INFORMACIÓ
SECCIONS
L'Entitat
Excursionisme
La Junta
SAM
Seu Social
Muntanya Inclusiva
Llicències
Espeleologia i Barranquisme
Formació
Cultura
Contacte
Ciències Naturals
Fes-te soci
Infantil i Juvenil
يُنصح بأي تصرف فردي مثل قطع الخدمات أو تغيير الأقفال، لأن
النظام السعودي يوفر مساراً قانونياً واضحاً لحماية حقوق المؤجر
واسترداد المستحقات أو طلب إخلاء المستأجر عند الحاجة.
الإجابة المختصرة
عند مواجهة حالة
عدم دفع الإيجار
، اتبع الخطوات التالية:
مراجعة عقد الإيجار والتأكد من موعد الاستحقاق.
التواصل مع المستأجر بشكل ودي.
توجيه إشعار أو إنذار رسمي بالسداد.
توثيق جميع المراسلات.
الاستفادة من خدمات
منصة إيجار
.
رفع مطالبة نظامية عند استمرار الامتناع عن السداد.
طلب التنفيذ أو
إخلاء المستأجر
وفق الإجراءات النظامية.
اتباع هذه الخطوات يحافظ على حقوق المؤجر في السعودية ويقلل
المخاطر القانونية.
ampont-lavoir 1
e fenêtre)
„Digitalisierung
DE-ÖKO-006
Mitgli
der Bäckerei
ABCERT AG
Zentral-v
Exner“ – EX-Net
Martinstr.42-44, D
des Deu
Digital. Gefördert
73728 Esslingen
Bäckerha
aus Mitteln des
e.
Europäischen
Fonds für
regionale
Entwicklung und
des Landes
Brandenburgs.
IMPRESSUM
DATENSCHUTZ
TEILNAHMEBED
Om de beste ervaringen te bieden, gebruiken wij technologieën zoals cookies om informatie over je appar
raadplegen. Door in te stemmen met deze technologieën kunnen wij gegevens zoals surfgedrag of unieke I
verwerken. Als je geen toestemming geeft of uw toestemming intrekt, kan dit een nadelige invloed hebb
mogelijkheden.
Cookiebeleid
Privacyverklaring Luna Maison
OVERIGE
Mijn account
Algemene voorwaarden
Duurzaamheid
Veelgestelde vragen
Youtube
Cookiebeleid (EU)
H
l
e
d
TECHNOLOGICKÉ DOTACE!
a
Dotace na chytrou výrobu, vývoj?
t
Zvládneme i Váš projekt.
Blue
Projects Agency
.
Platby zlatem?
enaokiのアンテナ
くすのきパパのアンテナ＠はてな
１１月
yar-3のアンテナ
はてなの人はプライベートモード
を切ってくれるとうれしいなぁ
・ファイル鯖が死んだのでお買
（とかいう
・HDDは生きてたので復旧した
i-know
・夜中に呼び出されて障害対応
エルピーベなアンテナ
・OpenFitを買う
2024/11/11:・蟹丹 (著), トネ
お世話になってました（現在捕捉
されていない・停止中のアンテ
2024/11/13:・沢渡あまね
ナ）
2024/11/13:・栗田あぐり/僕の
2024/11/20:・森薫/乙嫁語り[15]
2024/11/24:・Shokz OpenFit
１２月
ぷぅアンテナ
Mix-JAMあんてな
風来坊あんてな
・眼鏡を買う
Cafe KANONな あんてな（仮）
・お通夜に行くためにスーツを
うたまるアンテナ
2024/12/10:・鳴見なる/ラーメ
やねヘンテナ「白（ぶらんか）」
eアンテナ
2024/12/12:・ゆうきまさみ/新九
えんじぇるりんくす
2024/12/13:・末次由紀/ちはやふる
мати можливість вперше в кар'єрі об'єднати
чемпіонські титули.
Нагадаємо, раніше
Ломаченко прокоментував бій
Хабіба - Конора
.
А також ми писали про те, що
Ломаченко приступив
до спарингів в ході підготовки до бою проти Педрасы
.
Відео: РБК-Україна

####

Line by line, transcribe the material above exactly.

SOLUTION TO THIS TASK -
INFORMACIÓ
SECCIONS
L'Entitat
Excursionisme
La Junta
SAM
Seu Social
Muntanya Inclusiva
Llicències
Espeleologia i Barranquisme
Formació
Cultura
Contacte
Ciències Naturals
Fes-te soci
Infantil i Juvenil
يُنصح بأي تصرف فردي مثل قطع الخدمات أو تغيير الأقفال، لأن
النظام السعودي يوفر مساراً قانونياً واضحاً لحماية حقوق المؤجر
واسترداد المستحقات أو طلب إخلاء المستأجر عند الحاجة.
الإجابة المختصرة
عند مواجهة حالة
عدم دفع الإيجار
، اتبع الخطوات التالية:
مراجعة عقد الإيجار والتأكد من موعد الاستحقاق.
التواصل مع المستأجر بشكل ودي.
توجيه إشعار أو إنذار رسمي بالسداد.
توثيق جميع المراسلات.
الاستفادة من خدمات
منصة إيجار
.
رفع مطالبة نظامية عند استمرار الامتناع عن السداد.
طلب التنفيذ أو
إخلاء المستأجر
وفق الإجراءات النظامية.
اتباع هذه الخطوات يحافظ على حقوق المؤجر في السعودية ويقلل
المخاطر القانونية.
ampont-lavoir 1
e fenêtre)
„Digitalisierung
DE-ÖKO-006
Mitgli
der Bäckerei
ABCERT AG
Zentral-v
Exner“ – EX-Net
Martinstr.42-44, D
des Deu
Digital. Gefördert
73728 Esslingen
Bäckerha
aus Mitteln des
e.
Europäischen
Fonds für
regionale
Entwicklung und
des Landes
Brandenburgs.
IMPRESSUM
DATENSCHUTZ
TEILNAHMEBED
Om de beste ervaringen te bieden, gebruiken wij technologieën zoals cookies om informatie over je appar
raadplegen. Door in te stemmen met deze technologieën kunnen wij gegevens zoals surfgedrag of unieke I
verwerken. Als je geen toestemming geeft of uw toestemming intrekt, kan dit een nadelige invloed hebb
mogelijkheden.
Cookiebeleid
Privacyverklaring Luna Maison
OVERIGE
Mijn account
Algemene voorwaarden
Duurzaamheid
Veelgestelde vragen
Youtube
Cookiebeleid (EU)
H
l
e
d
TECHNOLOGICKÉ DOTACE!
a
Dotace na chytrou výrobu, vývoj?
t
Zvládneme i Váš projekt.
Blue
Projects Agency
.
Platby zlatem?
enaokiのアンテナ
くすのきパパのアンテナ＠はてな
１１月
yar-3のアンテナ
はてなの人はプライベートモード
を切ってくれるとうれしいなぁ
・ファイル鯖が死んだのでお買
（とかいう
・HDDは生きてたので復旧した
i-know
・夜中に呼び出されて障害対応
エルピーベなアンテナ
・OpenFitを買う
2024/11/11:・蟹丹 (著), トネ
お世話になってました（現在捕捉
されていない・停止中のアンテ
2024/11/13:・沢渡あまね
ナ）
2024/11/13:・栗田あぐり/僕の
2024/11/20:・森薫/乙嫁語り[15]
2024/11/24:・Shokz OpenFit
１２月
ぷぅアンテナ
Mix-JAMあんてな
風来坊あんてな
・眼鏡を買う
Cafe KANONな あんてな（仮）
・お通夜に行くためにスーツを
うたまるアンテナ
2024/12/10:・鳴見なる/ラーメ
やねヘンテナ「白（ぶらんか）」
eアンテナ
2024/12/12:・ゆうきまさみ/新九
えんじぇるりんくす
2024/12/13:・末次由紀/ちはやふる
мати можливість вперше в кар'єрі об'єднати
чемпіонські титули.
Нагадаємо, раніше
Ломаченко прокоментував бій
Хабіба - Конора
.
А також ми писали про те, що
Ломаченко приступив
до спарингів в ході підготовки до бою проти Педрасы
.
Відео: РБК-Україна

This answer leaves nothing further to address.